O RO horses have been used in the remuda into their late teens and 20s without soundness issues. Still, Smith and Roark have started studying different shoeing techniques to reduce leverage on a horse’s joints, tendons and ligaments. They also place rubber bell boots on the horses’ feet to protect them from jagged rocks.

“We used to roll the legs of old jeans around our horses’ feet,” Smith says. “But now we use bell boots to protect the hairline of the feet and the bulbs of the heels.”

The ranch prefers to ride geldings and has 100 head in its remuda, but Roark does start and ride the fillies. The past few years, Smith has focused on replenishing the remuda, but he does consign a few to select horse sales.

“We choose to sell horses private treaty,” he says. “Then we can have more control of who buys them and where they go. We’re starting to sell some young fillies that Jed has started and we’re excited to see what they can do.”

While the emphasis is on producing ranch horses, Smith and his wife, Shawn, are avid team ropers and compete at jackpots and World Series of Team Roping events on O RO horses. O RO cowboys also use the horses in ranch rodeos.

“That’s what they do best,” says Roark. “You can take one of our horses off the ranch and rope anything.”

The O RO crew works together during spring and fall works. Photo by Jennifer Denison.

More Than A Cowboy Job

The O RO operates as a traditional cattle ranch in a modern era, and prospective cowpunchers call every day wanting to work for the ranch to get a taste of the legacy behind the locked gates.

“I don’t think there’s another operation more cowboy than this outfit, out of necessity,” says Roark. “There aren’t many ranches that are straight horseback operations and still run a wagon. This place has so much history that makes guys want to come, but then they get hired and find out how tough it is [to work in this country].”

Being a contemporary O RO cowboy comes with high expectations and integrity, though, and someone who is humble, willing to learn and works hard to get better will make a hand.
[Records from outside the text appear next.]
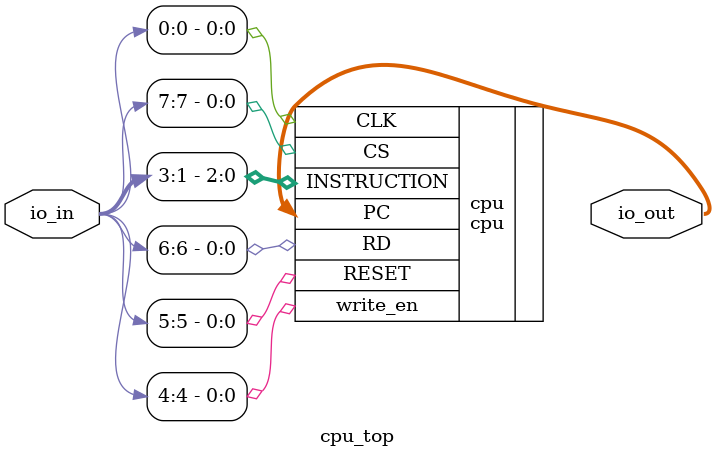
<source format=v>
module cpu_top (
	input [7:0] io_in,
	output [7:0] io_out
);
	
	cpu cpu(.INSTRUCTION(io_in[3:1]), .write_en(io_in[4]), .CLK(io_in[0]), 
					.RESET(io_in[5]), .RD(io_in[6]), .CS(io_in[7]), .PC(io_out[7:0])
				 );
	
endmodule

</source>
In a technology-bound society, it’s hard to find young cowboys who want to work on a remote ranch where they can’t go to town very often.

O RO cowboys carry shoeing supplies in their saddlebags and secure an extra set of shoes to their saddles. They also place rubber bell boots on their horses’ feet to protect them from the sharp rocks. Photo by Jennifer Denison.

“When my dad was a young man he said it was hard for green, young guys to get jobs on the O RO because the older guys rarely left,” says Smith. “It’s different now; everyone wants Internet and cell service, company trucks and trailers, and to go to town. The remoteness of this ranch and the harsh weather are big deterrents to today’s cowboys.”

One of the enticing aspects of riding for the O RO brand is that it offers incentives to help cowboys build futures.

“For a lot of cowboys there’s no way to work up the ladder [on a ranch], and we try to help them with incentives like retirement and profit-sharing programs,” says Smith. “We’ve also given guys a cut of the money when a horse sells from their string. We want our cowboys to become better hands and men, take pride in their work and think of the O RO as more than a cowboy job.”